• Exercise requirements: Copy the rows from the very first line through the line containing "35H109V33H97V35H94V39H96V43L99 47H107L109 39H99ZM48", switching "results" to "outputs" and keeping everything else the same.
==== Exercise materials
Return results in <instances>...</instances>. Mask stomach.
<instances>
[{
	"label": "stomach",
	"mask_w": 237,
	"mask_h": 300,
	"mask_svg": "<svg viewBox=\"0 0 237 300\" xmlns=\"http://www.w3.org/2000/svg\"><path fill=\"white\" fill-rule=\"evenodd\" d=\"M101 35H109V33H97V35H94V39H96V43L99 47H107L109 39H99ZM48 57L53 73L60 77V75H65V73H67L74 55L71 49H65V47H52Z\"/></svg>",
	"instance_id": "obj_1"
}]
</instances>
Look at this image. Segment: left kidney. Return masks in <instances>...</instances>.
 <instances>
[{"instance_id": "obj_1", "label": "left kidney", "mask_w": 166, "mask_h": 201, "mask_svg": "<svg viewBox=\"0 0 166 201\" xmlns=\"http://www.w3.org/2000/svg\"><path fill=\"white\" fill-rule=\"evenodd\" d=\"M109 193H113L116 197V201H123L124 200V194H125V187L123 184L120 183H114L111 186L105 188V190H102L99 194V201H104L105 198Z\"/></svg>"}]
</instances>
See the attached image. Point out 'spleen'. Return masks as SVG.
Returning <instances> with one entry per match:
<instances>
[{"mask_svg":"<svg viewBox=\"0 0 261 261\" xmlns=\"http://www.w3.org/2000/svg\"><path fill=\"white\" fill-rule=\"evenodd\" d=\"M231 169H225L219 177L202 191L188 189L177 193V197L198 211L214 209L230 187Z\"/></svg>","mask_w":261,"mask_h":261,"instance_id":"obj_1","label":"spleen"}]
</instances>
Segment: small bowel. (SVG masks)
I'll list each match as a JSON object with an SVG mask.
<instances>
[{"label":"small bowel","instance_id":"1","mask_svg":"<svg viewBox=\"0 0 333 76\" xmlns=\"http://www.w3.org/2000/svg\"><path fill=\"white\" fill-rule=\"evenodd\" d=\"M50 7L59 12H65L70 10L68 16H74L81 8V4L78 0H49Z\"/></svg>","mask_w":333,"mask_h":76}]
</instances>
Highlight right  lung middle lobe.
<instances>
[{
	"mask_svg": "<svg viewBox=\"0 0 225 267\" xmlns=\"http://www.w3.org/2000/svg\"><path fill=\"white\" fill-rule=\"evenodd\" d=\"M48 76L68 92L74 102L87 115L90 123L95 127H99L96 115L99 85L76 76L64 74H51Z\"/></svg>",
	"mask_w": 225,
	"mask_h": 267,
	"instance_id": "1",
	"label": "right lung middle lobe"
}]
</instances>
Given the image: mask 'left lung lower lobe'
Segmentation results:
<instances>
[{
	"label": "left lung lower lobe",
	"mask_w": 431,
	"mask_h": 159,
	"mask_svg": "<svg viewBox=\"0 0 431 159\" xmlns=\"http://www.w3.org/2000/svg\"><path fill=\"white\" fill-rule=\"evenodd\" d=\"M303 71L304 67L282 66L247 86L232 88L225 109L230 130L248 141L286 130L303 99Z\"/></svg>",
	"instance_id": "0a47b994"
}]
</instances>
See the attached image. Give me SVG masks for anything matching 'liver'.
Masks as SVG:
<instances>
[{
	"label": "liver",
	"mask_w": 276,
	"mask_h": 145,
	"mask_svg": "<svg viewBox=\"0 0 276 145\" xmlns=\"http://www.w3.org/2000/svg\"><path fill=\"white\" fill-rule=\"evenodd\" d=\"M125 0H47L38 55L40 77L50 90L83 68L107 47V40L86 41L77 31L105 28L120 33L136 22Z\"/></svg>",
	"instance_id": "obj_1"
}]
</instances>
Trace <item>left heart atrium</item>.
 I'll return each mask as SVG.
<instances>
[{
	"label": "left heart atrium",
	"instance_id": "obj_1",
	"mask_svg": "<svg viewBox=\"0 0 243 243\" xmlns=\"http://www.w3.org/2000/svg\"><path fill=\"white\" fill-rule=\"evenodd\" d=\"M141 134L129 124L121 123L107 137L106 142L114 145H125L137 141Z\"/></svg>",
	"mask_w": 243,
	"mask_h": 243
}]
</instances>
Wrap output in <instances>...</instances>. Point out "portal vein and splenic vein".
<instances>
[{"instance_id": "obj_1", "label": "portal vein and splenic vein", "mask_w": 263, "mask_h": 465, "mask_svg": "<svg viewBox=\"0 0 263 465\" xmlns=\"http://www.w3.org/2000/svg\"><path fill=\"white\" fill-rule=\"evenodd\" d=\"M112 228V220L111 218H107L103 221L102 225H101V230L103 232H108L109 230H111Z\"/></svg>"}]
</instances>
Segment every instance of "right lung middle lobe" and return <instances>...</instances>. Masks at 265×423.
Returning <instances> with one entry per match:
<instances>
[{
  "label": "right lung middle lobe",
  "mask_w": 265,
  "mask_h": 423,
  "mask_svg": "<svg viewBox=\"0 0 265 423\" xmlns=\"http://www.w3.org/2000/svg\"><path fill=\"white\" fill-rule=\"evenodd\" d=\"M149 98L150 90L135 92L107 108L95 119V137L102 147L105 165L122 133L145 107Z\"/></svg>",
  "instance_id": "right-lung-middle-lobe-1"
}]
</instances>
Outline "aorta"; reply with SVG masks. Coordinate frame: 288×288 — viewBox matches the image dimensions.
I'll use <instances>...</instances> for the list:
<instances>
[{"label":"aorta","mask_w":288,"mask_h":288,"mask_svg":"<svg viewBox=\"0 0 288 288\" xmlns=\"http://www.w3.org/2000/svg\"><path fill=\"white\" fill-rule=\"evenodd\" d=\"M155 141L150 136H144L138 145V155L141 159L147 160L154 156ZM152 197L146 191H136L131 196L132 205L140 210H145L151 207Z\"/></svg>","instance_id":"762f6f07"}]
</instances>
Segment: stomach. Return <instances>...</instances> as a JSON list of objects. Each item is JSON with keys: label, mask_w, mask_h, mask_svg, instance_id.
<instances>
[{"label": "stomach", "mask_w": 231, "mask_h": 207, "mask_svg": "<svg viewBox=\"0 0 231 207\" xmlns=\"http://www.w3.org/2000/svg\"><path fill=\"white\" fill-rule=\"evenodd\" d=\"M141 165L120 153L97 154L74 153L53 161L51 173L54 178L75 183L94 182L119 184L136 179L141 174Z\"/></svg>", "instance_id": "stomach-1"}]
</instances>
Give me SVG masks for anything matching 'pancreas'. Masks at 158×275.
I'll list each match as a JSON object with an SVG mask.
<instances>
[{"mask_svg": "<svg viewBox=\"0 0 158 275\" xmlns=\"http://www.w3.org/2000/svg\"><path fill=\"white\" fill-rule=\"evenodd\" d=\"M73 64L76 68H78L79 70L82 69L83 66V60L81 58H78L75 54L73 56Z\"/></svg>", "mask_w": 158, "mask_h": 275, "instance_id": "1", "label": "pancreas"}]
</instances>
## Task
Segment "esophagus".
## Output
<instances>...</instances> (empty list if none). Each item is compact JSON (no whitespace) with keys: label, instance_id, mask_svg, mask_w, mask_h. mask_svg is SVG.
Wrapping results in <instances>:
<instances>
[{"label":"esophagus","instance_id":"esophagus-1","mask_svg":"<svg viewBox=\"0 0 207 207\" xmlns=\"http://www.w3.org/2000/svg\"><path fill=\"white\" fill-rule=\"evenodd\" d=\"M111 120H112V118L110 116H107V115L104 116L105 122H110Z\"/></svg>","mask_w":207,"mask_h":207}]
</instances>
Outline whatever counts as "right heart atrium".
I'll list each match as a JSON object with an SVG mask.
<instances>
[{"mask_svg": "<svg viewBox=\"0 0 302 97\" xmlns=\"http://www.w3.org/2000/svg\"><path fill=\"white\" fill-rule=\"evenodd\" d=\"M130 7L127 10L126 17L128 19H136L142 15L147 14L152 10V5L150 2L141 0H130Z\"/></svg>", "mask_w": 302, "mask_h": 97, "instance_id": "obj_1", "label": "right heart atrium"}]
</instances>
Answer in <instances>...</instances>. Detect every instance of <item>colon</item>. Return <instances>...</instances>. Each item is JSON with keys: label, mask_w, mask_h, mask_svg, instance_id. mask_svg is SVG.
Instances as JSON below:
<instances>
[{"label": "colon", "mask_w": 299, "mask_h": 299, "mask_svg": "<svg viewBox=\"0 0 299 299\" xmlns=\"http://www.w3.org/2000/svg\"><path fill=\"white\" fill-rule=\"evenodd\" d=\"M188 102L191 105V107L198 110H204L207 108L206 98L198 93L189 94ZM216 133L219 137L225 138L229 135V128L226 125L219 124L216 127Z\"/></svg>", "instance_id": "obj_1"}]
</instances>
========
• Finished answer:
Return outputs in <instances>...</instances>. Mask stomach.
<instances>
[{
	"label": "stomach",
	"mask_w": 237,
	"mask_h": 300,
	"mask_svg": "<svg viewBox=\"0 0 237 300\" xmlns=\"http://www.w3.org/2000/svg\"><path fill=\"white\" fill-rule=\"evenodd\" d=\"M101 35H109V33H97V35H94V39H96V43L99 47H107L109 39H99ZM48 57L53 73L60 77V75H65V73H67L74 55L71 49H65V47H52Z\"/></svg>",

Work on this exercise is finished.